_Problems to solve_:
1 – Could you shorten the paragraph in the Golden-to-Denver commuting thread that begins "The commute on bike takes about an hour" or turn it into a list, keeping its main facts?
2 – Can you carry on the Golden-to-Denver commuting thread, starting after its last sentence?

_Exercise passage_:
# Commuting: Golden to Denver



## gypsytemptress (May 9, 2007)

Hello. I'm considering moving to Golden, CO. I work in Denver. Does anyone on this forum commute between Golden and Denver? How is it?

Thanks,
M


----------



## COUNT (Jul 5, 2005)

It's about 20 minutes without traffic and 45 with. I probably average 30 when I do it a little before/after rush hour.


----------



## dkelley (Jun 21, 2006)

*Give a hoot, bike commute*

The commute on bike takes about an hour. The commute by car takes about 15 without traffic. Bike path goes all the way to Denver and why not get some excercise, see some deer and greet the morning sun every day.


----------



## gypsytemptress (May 9, 2007)

*Yes. Sounds Good.*

I won't be living exactly in Golden. So, I'll have to see where that bike path starts. I'll be living in the Golden area code. Right near I-70E and Hwy 6 West. Is the bike path near there?

Also, there is mountain bike/hiking area almost directly across from my house. The new roomies called it table something. Any idea what that could be called. I feel like maybe it's Apex.

_Extracted material_:
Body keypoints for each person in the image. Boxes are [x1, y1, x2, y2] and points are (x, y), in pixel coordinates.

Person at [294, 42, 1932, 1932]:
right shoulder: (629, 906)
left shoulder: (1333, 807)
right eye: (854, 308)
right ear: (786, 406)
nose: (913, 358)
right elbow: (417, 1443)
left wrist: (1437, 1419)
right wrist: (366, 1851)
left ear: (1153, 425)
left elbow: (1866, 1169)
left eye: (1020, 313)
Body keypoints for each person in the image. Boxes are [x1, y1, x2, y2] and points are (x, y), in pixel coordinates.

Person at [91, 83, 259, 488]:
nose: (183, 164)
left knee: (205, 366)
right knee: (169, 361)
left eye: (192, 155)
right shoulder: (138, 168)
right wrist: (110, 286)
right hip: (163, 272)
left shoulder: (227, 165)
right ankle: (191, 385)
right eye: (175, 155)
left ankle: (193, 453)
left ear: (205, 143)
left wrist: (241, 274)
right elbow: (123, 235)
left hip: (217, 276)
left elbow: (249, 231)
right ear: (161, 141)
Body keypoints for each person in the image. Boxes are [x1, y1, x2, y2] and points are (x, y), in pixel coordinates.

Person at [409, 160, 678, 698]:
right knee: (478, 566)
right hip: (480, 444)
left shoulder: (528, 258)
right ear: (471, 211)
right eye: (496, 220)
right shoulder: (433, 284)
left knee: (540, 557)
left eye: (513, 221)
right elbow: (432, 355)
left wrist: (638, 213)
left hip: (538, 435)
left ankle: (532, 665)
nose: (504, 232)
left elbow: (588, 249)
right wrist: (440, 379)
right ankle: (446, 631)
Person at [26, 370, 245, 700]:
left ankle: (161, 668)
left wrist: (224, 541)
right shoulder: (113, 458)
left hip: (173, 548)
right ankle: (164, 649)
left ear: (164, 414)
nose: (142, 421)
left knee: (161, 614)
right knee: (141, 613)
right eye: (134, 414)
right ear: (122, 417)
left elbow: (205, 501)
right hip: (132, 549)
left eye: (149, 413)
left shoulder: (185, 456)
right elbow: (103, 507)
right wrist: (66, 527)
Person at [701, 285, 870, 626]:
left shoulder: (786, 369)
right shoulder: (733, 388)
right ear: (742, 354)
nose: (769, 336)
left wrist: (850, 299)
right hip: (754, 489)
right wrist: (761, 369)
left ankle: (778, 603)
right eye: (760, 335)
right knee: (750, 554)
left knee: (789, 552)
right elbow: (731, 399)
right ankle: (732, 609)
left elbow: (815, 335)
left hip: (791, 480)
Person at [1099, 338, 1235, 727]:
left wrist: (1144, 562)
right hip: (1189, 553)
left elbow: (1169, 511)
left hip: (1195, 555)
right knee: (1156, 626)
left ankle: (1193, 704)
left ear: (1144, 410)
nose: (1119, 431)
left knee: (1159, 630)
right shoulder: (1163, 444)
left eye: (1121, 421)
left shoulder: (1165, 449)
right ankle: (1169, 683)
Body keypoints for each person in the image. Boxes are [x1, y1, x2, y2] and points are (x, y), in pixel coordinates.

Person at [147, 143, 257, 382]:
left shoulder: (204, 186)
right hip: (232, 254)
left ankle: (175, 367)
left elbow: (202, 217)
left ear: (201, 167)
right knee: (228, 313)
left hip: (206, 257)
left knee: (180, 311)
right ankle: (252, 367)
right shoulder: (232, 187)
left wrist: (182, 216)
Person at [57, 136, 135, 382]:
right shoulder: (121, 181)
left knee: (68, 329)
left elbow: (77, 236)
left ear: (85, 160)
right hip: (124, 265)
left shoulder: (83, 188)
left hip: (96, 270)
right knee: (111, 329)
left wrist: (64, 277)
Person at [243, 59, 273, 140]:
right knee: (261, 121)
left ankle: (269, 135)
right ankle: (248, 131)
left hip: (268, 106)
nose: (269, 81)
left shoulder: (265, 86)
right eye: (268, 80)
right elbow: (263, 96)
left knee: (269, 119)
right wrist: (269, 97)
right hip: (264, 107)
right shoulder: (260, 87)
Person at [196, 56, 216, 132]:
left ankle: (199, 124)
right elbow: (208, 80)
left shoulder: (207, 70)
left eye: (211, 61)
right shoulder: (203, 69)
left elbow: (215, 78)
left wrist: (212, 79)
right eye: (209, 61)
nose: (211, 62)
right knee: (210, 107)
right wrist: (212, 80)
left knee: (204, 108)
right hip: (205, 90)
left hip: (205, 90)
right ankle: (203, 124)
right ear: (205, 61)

_Outputs in order_:
1 –
- By bike, the commute takes about an hour.
- By car, it takes about 15 minutes without traffic.
- A bike path runs all the way to Denver.
- Biking offers exercise, deer sightings, and the morning sun every day.

2 –
???? 




dkelley said:


> The commute on bike takes about an hour. The commute by car takes about 15 without traffic. Bike path goes all the way to Denver and why not get some excercise, see some deer and greet the morning sun every day.


----------



## COUNT (Jul 5, 2005)

I don't know the trails and their names but there's lots of biking and climbing around North and South Table Mountains.


----------



## El Flaco (Nov 5, 2003)

You also have the option of taking the 44L on the RTD- the schedule can be a little funky, but it's a Limited and the riders are all professional (i.e no one will try to sell you crack on the bus). It's about an hour, but rarely late. Read the paper, grab a podcast, and you're in downtown Denver before you know it. 

The Regional Transportation District Home Page and enter *44L *in Find a Route

As for the biking, you've got Apex, Chimney Gulch, and Green Mountain, and Mt Falcon and Dakota Ridge / Matthew Winters. Prime riding, almost year-round. Centennial Cone is a nice addition as well.
Colorado Mountain Bike Trails - - TrailCentral.com


----------



## etnguppys (Nov 11, 2005)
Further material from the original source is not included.